Reproduce the material word for word, from its first line up to and including the line containing "Dot at: (311, 336)".

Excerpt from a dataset
§

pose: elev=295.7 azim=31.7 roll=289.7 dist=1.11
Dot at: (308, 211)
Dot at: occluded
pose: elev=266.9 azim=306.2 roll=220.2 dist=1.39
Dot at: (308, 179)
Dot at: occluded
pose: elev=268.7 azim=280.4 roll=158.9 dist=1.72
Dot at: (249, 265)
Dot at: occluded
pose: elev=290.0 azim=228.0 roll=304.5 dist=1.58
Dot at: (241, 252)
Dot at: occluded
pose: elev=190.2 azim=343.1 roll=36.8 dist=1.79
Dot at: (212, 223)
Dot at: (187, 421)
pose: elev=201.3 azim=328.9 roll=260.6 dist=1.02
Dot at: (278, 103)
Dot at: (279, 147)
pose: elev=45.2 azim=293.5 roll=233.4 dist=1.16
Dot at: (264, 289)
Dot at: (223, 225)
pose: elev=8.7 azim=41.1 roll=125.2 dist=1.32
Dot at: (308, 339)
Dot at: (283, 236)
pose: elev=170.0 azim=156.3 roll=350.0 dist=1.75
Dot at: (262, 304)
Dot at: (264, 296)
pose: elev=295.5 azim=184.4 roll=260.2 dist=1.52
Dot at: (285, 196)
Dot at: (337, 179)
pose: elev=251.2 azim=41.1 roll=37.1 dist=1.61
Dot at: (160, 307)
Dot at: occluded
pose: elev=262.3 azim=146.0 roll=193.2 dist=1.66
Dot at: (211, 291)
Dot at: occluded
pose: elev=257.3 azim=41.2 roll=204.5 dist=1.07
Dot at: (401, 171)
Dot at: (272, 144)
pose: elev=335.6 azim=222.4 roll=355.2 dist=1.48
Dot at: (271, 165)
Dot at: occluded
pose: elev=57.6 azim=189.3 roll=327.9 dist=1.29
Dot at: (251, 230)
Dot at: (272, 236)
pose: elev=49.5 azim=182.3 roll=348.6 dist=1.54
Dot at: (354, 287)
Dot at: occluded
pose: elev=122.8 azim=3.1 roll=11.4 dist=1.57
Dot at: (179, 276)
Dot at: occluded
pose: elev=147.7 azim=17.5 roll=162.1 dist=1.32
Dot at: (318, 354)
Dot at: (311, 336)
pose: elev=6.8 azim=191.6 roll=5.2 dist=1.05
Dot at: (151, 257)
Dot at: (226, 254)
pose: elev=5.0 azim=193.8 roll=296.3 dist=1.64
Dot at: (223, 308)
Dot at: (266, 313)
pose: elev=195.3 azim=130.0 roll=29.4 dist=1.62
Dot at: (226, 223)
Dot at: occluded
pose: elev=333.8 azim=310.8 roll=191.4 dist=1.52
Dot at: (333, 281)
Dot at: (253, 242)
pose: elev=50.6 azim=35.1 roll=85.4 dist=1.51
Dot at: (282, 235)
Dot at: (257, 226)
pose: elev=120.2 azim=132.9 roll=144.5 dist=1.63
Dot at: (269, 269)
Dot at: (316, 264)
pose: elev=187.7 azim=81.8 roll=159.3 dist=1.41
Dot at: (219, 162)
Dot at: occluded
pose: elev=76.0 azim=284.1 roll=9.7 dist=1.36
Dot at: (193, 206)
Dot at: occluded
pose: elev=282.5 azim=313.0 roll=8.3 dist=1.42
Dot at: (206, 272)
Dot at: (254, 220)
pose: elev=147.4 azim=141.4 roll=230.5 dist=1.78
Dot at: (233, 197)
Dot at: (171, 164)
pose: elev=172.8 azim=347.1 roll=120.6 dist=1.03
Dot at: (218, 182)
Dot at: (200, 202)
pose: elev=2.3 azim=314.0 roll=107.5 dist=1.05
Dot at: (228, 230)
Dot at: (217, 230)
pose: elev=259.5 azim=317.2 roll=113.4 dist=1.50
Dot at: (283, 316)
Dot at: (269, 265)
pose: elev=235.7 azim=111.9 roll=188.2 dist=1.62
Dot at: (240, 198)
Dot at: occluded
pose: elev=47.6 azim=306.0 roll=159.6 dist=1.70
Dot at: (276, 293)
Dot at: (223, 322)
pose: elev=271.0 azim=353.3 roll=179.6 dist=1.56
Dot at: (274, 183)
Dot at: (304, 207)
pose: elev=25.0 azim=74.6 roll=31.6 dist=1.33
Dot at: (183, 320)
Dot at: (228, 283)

§

Full answer -
pose: elev=295.7 azim=31.7 roll=289.7 dist=1.11
Dot at: (308, 211)
Dot at: occluded
pose: elev=266.9 azim=306.2 roll=220.2 dist=1.39
Dot at: (308, 179)
Dot at: occluded
pose: elev=268.7 azim=280.4 roll=158.9 dist=1.72
Dot at: (249, 265)
Dot at: occluded
pose: elev=290.0 azim=228.0 roll=304.5 dist=1.58
Dot at: (241, 252)
Dot at: occluded
pose: elev=190.2 azim=343.1 roll=36.8 dist=1.79
Dot at: (212, 223)
Dot at: (187, 421)
pose: elev=201.3 azim=328.9 roll=260.6 dist=1.02
Dot at: (278, 103)
Dot at: (279, 147)
pose: elev=45.2 azim=293.5 roll=233.4 dist=1.16
Dot at: (264, 289)
Dot at: (223, 225)
pose: elev=8.7 azim=41.1 roll=125.2 dist=1.32
Dot at: (308, 339)
Dot at: (283, 236)
pose: elev=170.0 azim=156.3 roll=350.0 dist=1.75
Dot at: (262, 304)
Dot at: (264, 296)
pose: elev=295.5 azim=184.4 roll=260.2 dist=1.52
Dot at: (285, 196)
Dot at: (337, 179)
pose: elev=251.2 azim=41.1 roll=37.1 dist=1.61
Dot at: (160, 307)
Dot at: occluded
pose: elev=262.3 azim=146.0 roll=193.2 dist=1.66
Dot at: (211, 291)
Dot at: occluded
pose: elev=257.3 azim=41.2 roll=204.5 dist=1.07
Dot at: (401, 171)
Dot at: (272, 144)
pose: elev=335.6 azim=222.4 roll=355.2 dist=1.48
Dot at: (271, 165)
Dot at: occluded
pose: elev=57.6 azim=189.3 roll=327.9 dist=1.29
Dot at: (251, 230)
Dot at: (272, 236)
pose: elev=49.5 azim=182.3 roll=348.6 dist=1.54
Dot at: (354, 287)
Dot at: occluded
pose: elev=122.8 azim=3.1 roll=11.4 dist=1.57
Dot at: (179, 276)
Dot at: occluded
pose: elev=147.7 azim=17.5 roll=162.1 dist=1.32
Dot at: (318, 354)
Dot at: (311, 336)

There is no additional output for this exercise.